If _then_ or _else_ are lists, they will be treated
implicitly as a pipeline.

### _`@condfn`_ `not_`(_cond_)

`not_` returns a new `Condition` with the opposite sense.

### _`@condfn`_ `and_`(`*`_conds_)

`and_` returns a new `Condition` that returns
`False` if any of its arguments return `False`,
and `True` otherwise.

### _`@condfn`_ `or_`(`*`_conds_)

`or_` returns a new `Condition` that returns
`True` if any of its arguements return `True`,
and `False` otherwise.

## Utility Steps

### `@Stepfn` `pipeline`(`*`_steps_)

Create a pipeline—a step that executes _steps_ in order, and returns
the value returned by the last.

### `@stepfn` `apply`(_fn_, `*`_args_, `**`_kwargs_)
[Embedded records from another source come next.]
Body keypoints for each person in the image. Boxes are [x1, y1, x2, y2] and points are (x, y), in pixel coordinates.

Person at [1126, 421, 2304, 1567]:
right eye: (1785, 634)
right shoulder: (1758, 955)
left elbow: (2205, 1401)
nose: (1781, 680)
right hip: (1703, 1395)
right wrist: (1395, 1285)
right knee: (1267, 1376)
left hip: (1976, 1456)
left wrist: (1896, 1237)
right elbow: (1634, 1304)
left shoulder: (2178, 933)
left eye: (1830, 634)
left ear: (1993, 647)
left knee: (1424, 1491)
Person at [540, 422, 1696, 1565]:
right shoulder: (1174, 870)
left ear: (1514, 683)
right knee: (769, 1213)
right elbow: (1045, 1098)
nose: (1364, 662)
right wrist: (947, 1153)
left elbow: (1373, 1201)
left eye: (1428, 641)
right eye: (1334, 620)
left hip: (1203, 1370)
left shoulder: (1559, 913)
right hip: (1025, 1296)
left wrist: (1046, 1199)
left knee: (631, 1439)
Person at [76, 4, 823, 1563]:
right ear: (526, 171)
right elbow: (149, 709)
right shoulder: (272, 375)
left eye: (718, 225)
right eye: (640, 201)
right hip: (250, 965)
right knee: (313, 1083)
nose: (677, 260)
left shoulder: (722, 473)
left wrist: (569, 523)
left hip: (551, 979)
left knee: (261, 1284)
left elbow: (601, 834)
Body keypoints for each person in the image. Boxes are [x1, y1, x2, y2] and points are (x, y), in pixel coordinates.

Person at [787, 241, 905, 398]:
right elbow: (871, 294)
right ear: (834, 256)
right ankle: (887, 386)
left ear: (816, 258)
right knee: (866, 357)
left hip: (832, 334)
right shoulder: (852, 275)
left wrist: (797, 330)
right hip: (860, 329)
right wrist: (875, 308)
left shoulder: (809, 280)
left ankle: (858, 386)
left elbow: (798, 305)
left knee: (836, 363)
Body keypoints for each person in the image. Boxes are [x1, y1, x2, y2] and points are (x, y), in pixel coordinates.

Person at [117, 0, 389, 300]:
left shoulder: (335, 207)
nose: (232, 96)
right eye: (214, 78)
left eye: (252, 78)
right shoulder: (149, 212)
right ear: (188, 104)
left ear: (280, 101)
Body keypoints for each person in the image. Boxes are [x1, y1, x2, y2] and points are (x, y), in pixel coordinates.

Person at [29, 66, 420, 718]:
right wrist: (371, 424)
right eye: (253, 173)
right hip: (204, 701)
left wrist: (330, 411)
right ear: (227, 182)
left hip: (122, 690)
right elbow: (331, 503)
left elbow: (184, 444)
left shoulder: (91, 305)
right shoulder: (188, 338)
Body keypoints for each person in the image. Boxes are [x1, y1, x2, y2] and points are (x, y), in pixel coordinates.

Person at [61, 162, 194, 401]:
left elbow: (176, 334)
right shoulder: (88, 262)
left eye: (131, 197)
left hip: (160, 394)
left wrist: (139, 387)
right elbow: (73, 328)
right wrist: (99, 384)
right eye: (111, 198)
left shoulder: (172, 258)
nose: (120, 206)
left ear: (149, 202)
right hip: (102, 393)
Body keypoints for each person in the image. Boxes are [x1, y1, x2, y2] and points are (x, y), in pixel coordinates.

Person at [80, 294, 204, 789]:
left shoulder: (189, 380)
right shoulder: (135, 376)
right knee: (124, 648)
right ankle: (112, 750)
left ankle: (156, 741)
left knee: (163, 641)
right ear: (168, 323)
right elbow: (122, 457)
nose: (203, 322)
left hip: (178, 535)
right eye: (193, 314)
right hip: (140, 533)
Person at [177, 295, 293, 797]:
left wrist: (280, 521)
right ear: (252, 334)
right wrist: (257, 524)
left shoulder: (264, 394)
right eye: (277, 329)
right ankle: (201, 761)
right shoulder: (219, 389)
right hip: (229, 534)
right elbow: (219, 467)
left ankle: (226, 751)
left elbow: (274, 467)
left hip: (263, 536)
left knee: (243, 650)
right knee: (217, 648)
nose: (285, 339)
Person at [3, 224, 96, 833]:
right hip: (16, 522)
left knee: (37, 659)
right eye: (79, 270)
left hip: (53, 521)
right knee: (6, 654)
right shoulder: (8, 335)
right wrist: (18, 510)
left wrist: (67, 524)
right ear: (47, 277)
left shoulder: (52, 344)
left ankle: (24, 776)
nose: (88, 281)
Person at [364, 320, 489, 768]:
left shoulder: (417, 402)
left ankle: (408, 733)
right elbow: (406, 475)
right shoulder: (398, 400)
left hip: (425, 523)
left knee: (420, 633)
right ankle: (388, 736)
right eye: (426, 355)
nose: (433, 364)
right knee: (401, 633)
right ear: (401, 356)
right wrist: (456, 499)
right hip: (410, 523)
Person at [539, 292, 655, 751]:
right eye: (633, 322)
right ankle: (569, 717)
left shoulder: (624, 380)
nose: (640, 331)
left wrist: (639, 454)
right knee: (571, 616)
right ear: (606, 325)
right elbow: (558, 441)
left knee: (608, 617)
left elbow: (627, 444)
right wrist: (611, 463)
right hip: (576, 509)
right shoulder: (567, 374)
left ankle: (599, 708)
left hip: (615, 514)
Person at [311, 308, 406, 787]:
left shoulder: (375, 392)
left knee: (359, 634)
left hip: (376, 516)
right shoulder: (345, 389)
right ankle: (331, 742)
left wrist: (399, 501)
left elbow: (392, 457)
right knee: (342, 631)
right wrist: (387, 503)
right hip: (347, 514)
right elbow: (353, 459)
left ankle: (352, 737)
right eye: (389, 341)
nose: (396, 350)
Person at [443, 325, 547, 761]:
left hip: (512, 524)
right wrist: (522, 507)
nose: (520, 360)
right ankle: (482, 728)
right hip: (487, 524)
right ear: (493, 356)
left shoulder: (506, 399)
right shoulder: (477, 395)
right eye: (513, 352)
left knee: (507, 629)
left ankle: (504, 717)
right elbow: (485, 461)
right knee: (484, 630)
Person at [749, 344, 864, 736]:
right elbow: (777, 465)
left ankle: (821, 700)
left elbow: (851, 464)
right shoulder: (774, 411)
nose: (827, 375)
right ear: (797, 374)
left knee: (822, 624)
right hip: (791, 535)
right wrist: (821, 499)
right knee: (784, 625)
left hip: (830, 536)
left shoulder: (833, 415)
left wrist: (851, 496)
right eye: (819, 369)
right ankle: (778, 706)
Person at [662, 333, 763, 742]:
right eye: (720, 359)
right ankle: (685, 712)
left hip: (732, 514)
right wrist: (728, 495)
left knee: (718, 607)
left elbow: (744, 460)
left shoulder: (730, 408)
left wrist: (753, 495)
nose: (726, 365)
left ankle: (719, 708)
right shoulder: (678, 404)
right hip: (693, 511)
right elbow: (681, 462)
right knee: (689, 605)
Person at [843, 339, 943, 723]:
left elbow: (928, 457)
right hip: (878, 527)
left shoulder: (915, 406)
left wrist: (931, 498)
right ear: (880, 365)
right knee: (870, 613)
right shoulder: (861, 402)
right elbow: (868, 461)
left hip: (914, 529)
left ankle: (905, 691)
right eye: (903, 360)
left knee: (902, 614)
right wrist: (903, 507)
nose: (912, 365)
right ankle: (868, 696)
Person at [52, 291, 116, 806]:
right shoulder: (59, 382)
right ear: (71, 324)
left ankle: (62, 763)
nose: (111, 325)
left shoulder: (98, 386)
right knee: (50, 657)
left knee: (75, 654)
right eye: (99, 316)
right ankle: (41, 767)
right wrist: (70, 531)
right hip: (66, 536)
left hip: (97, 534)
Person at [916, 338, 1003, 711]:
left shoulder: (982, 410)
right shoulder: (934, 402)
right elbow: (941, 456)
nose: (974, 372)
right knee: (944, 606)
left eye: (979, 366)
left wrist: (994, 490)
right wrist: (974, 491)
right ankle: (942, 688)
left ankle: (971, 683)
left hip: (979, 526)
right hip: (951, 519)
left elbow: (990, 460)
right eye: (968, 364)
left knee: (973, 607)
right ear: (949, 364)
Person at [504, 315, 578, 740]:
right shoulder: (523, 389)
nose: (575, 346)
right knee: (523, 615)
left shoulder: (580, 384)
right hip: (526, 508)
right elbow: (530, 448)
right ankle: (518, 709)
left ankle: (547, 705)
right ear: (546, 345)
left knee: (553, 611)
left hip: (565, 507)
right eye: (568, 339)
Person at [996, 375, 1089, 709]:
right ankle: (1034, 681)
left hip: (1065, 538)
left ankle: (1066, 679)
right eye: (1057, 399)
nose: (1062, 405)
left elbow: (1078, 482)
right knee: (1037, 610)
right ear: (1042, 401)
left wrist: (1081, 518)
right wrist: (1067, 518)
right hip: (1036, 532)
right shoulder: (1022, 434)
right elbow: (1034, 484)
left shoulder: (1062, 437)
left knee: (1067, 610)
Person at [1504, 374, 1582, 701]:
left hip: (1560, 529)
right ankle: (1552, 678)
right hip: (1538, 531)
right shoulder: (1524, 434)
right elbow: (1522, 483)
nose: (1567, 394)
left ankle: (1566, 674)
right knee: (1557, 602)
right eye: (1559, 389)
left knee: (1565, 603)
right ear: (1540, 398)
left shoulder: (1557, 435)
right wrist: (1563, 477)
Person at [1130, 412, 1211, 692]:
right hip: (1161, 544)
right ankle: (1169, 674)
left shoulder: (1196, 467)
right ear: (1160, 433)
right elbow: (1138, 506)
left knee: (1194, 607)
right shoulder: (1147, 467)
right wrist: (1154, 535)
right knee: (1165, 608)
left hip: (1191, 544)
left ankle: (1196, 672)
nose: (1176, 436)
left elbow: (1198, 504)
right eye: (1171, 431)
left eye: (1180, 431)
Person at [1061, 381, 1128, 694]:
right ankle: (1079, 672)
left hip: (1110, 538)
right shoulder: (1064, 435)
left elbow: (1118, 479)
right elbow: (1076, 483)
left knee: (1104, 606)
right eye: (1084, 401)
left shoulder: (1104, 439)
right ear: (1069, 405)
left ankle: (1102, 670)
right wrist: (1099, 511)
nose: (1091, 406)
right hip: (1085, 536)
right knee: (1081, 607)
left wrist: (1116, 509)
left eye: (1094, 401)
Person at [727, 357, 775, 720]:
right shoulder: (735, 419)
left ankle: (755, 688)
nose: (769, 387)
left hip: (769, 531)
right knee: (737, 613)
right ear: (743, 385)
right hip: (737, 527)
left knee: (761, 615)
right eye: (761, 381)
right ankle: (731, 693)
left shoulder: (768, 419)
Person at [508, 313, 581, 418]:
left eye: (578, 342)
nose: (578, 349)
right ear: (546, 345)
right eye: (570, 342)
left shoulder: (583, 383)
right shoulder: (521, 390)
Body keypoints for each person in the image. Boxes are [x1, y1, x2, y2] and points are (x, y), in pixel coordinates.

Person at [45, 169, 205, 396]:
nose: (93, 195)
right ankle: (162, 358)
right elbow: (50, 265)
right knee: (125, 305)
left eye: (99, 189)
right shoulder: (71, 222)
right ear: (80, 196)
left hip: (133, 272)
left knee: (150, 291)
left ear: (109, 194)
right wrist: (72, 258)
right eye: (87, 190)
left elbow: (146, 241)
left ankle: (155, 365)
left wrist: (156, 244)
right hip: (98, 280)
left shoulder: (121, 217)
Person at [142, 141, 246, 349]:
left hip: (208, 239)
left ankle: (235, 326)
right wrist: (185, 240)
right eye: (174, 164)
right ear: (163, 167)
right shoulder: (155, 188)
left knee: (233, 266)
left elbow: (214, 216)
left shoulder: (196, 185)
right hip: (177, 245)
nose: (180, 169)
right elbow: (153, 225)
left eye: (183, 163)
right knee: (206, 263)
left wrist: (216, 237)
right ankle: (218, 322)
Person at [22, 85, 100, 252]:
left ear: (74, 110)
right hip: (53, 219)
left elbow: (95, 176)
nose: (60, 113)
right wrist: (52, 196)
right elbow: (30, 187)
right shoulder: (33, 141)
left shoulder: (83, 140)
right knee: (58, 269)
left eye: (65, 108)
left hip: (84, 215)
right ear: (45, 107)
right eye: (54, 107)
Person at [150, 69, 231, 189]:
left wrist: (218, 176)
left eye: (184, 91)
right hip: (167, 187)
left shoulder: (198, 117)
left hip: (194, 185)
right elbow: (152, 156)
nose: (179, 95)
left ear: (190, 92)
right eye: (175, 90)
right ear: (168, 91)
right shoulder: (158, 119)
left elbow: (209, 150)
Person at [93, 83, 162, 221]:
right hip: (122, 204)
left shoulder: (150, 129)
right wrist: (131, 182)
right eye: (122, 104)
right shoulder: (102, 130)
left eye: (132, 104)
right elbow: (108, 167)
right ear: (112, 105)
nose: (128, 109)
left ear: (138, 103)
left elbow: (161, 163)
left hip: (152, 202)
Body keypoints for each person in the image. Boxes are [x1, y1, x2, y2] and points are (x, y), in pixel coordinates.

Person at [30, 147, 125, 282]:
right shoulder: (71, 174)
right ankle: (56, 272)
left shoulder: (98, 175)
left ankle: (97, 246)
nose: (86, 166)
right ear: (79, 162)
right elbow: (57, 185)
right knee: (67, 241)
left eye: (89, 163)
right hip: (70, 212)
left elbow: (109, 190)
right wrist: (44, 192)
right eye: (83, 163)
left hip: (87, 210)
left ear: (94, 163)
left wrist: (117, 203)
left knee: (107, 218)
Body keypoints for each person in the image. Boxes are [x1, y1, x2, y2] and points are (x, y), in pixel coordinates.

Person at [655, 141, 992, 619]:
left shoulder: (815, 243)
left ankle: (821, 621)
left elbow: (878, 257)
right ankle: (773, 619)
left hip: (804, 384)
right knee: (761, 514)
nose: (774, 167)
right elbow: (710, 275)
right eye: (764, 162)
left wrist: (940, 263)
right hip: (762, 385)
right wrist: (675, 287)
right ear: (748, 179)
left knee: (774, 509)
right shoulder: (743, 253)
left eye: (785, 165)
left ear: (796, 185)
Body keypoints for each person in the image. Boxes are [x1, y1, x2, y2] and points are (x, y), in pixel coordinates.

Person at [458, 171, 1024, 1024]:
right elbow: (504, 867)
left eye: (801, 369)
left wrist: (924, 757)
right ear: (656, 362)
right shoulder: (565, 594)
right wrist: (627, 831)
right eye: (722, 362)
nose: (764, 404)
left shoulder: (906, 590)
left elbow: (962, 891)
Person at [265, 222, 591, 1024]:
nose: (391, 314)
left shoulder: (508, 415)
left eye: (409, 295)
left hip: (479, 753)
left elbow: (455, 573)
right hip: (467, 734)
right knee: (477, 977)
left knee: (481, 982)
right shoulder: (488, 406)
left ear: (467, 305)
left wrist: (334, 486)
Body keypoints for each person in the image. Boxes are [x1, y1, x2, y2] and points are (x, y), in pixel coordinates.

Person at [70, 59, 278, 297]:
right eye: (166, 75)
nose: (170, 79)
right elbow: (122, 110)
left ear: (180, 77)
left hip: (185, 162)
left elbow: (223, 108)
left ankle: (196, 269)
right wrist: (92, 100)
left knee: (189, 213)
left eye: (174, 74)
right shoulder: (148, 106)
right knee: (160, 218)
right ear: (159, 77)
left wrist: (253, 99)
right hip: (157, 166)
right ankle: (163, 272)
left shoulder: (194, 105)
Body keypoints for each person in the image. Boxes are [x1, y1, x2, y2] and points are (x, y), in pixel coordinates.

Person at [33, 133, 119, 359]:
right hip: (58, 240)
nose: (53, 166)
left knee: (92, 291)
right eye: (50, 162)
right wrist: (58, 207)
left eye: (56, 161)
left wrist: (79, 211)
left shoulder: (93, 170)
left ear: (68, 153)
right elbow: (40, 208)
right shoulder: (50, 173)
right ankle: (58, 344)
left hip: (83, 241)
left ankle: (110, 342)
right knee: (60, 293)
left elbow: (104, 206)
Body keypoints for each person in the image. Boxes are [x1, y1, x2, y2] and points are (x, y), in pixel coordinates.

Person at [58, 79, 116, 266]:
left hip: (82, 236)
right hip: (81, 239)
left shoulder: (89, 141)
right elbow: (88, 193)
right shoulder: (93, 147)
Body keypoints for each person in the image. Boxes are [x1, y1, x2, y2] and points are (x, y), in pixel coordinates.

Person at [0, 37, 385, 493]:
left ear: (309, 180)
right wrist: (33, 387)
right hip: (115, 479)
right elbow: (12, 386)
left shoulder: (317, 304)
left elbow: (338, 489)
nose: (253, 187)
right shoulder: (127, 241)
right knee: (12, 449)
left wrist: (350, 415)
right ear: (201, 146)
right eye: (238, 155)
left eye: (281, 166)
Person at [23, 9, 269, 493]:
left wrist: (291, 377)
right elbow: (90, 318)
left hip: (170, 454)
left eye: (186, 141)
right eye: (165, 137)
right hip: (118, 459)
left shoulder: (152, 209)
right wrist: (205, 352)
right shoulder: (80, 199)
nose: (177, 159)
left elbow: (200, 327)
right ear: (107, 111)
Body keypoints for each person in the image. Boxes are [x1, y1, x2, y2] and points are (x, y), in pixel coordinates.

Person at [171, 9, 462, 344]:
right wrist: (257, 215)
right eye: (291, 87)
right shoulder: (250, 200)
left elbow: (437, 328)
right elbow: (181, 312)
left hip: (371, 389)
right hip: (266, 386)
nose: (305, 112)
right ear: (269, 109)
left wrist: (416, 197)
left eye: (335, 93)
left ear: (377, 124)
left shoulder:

Calls an an arbitrary function on the context,
plus any additional arguments supplied. Variables and steps will be replaced by their values.

### `@stepfn` `list_`(`*`_values_)

Return a list of values. Steps and variables will be evaluated.

### `@stepfn` `tuple_`(`*`_values_)

Return a tuple of values. Steps and variables will be evalaued.

### `@stepfn` `dict_`(`**`_values_)

Return a dict from the supplied keyword arguments. Steps and variables will be evaluated.

### `@stepfn` `set_`(`**`_values_)

Return a set from the supplied keyword arguments. Steps and variables will be evaluated.



## Development

[Pull requests](https://github.com/BobKerns/fpipeline/pulls) are welcome, as are
[bug reports, feature requests, documentation requests or fixes)[https://github.com/BobKerns/fpipeline/issues]

Pull requests do not need to be rebased or linear, but you should at least pull from the latest
`main` branch and resolve conflicts.

You should pass all test in the [test notebook](./test/test.ipynb), and add any new ones to the test notebook.